When 46-year-old chief designer Shunsaku Kodama was honored with overseeing Toyota’s hugely important 2016 Prius redesign, he mixed human elements, techie features, and was inspired by Lady Gaga.
“There were very high expectations for the Prius,” said Kodama of his first assignment overseeing a revised nameplate to Automotive News. “As a concept, we were thinking Lady Gaga. We wanted to be more extreme in our design.”
The Prius is now extreme, though after input from others, the end result has been seen as polarizing between those who like it, and others who have bluntly and frankly said they do not.
Not alone in his visionary endeavor, Kodama’s first design proposal to his bosses had more “soft and organic” elements, but was rejected by the higher-ups, who told him to make it more techie.
Practical elements in the more edgy and angular presentation we now know as the 2016 Prius included retaining enough familiarity and design continuity with what has been called, as has Lady Gaga, an “icon.”
Other practical elements were in improving the aerodynamic coefficient of drag from 0.25 to 0.24, and in improving occupancy room in the slightly larger midsized hybrid.
“The hardest issue was trying to keep the triangular silhouette,” Kodama said, but clever engineering helped with the packaging.
Another goal was increasing the visceral reaction the car imparts over what is supposed to be an expression of high tech machinery.
The Prius since its 1997 Japanese debut was perceived with each new generation as less exciting, according to internal studies done by Toyota.

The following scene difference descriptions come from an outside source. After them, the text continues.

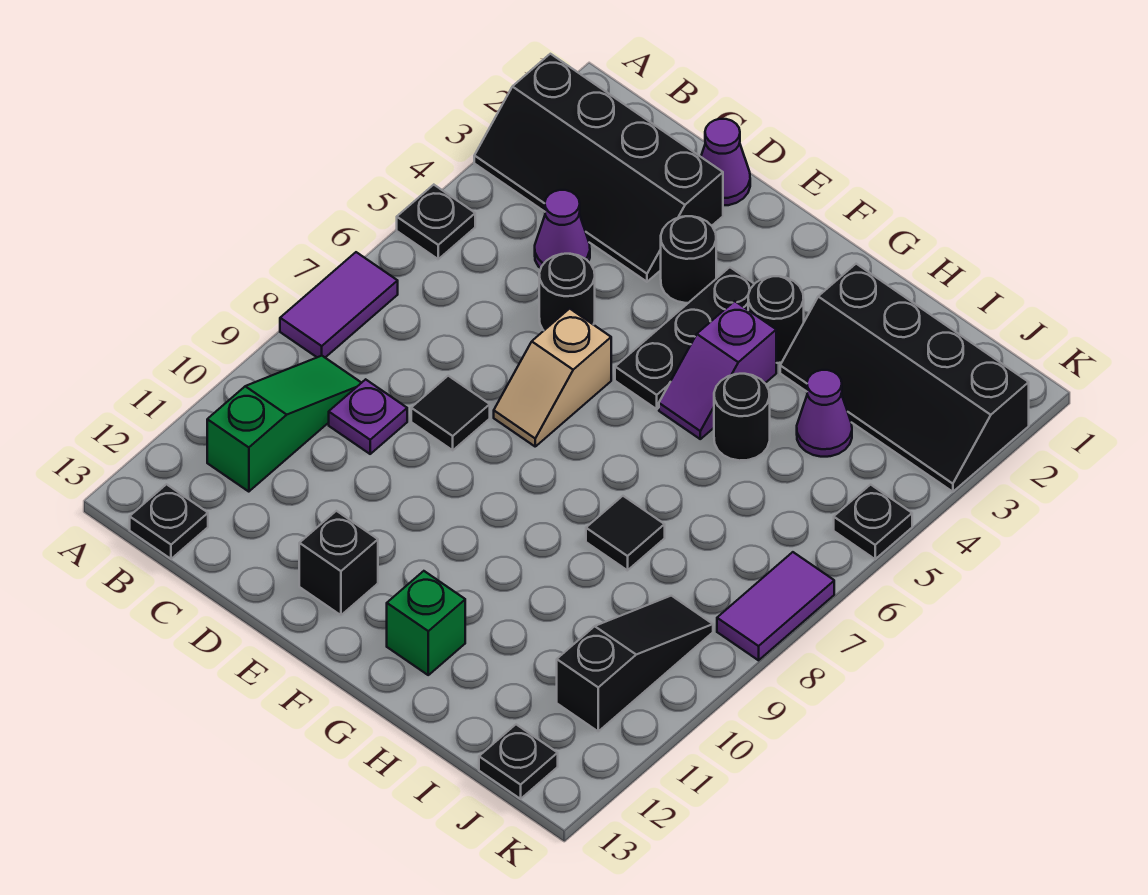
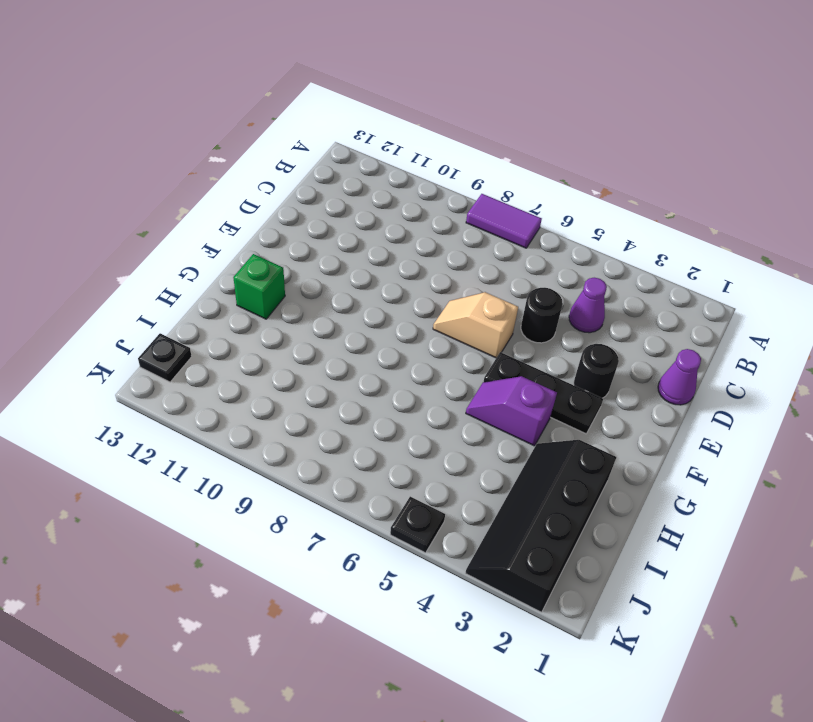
none -> black slope A2:D3 level 1 top 2
none -> black plate A5 level 1
none -> green slope B9:B11 level 1 top 11

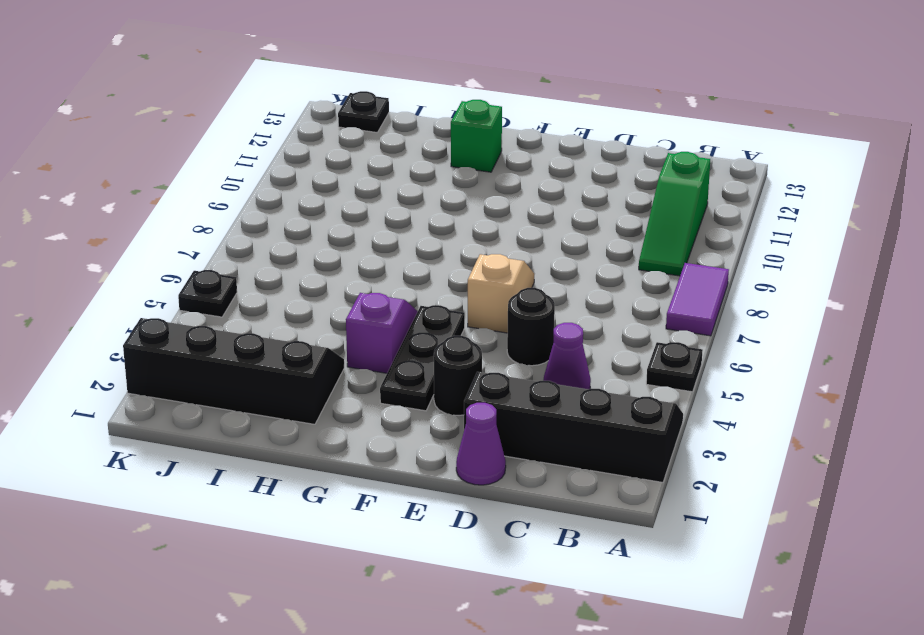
none -> black plate B13 level 1
none -> purple plate C9 level 1
none -> black tile D8 level 1

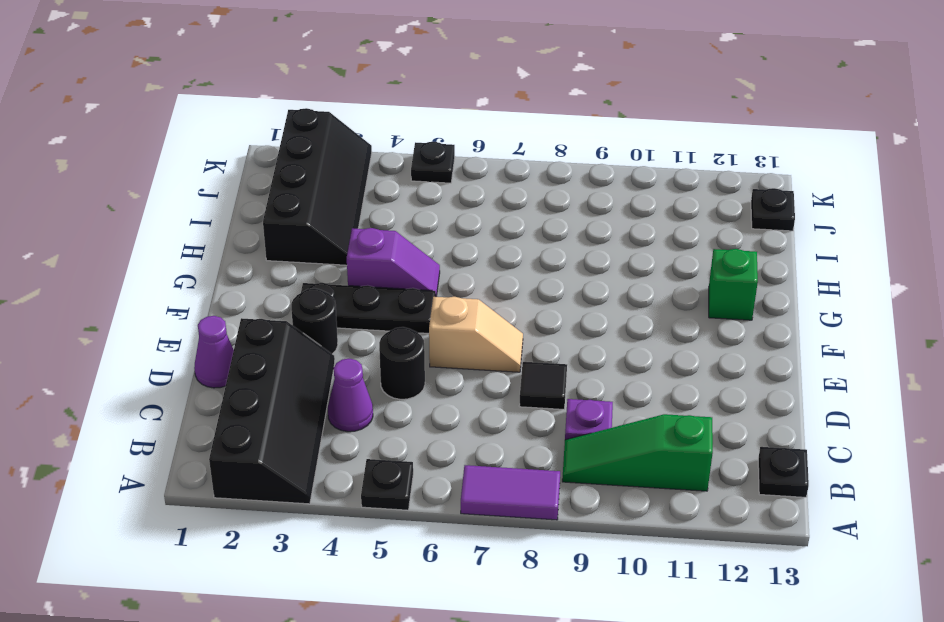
none -> black brick E12 level 1
none -> black round brick G3 level 1
none -> black round brick H5 level 1

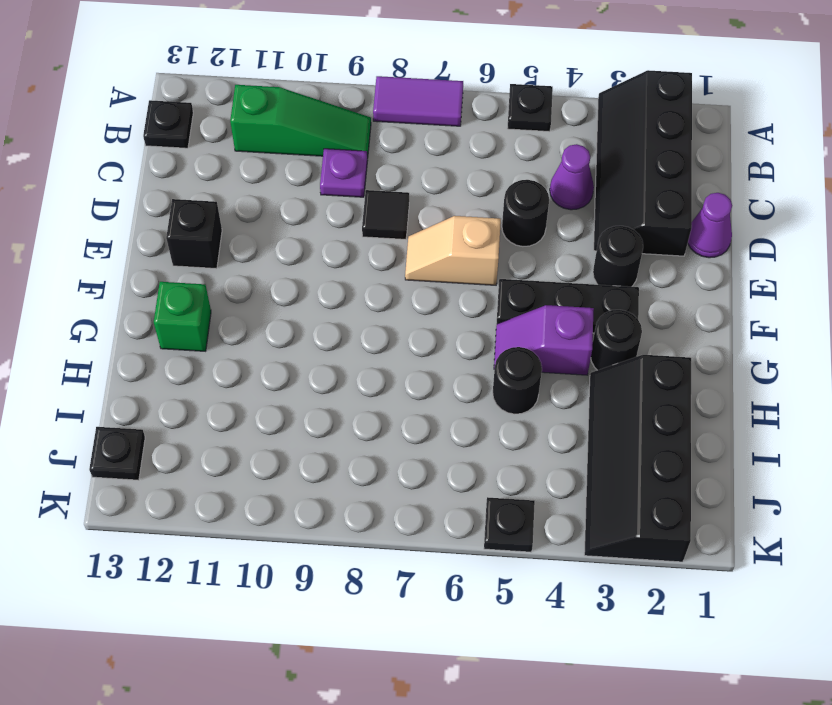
none -> black tile H8 level 1
none -> purple cone I4 level 1
none -> black slope J9:J11 level 1 top 11

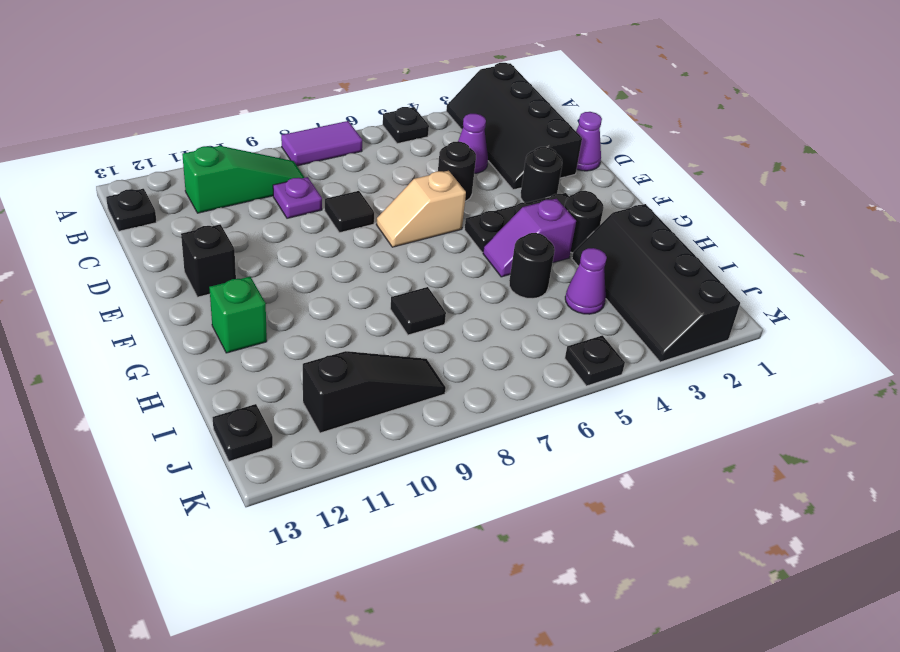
none -> purple tile K7:K8 level 1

The new 2016 aims to fix that, and here’s where Lady Gaga’s in-your-face ethos was “channeled,” said Automotive News.
Beyond the outlandish star who may also have her detractors, merged into the design was an “organic” and “humanistic” feel along with perceptibly futuristic features.
Like Lady Gaga, the car is different, and certainly does stand out against a sea of me-too designs.
“We have to create a new value, something completely different from our competitors and other environmental vehicles,” Kodama said. “Being emotional and creating excitement is something I strived for as the designer of the fourth-generation Prius.”
Design elements considered “human” or organic include rounded and flowing surfaces, and Kodama had been predisposed toward this sensibility from the start.
Executive Vice President Mitsuhisa Kato who also had oversight in the Prius redesign hwoever told him to err on the techie side which explains some of the jarring features.
Radically flaring headlights, “zigzagging” taillights, and the creased hood were among the results, as was a bisecting aggressive fold and other details.
The humanity was preserved with things like a rounded wrap-around dash and air vents, among other subtleties.
Every detail was sweated, thought about, and analyzed, but in the end, the product will need to sell well, and it may to people who buy not just for what it looks like, but what they perceive it is.
Toyota has the longest head start with the Prius first launched in the U.S. in 2000. Many people buy it just because it’s a Prius, and a known quantity.
The look does stand out, but in the end, the newness – or offensiveness as some have loudly proclaimed – may wear off.
Others who like it will meanwhile be pleased, regardless whether or not they are a fan of Lady Gaga.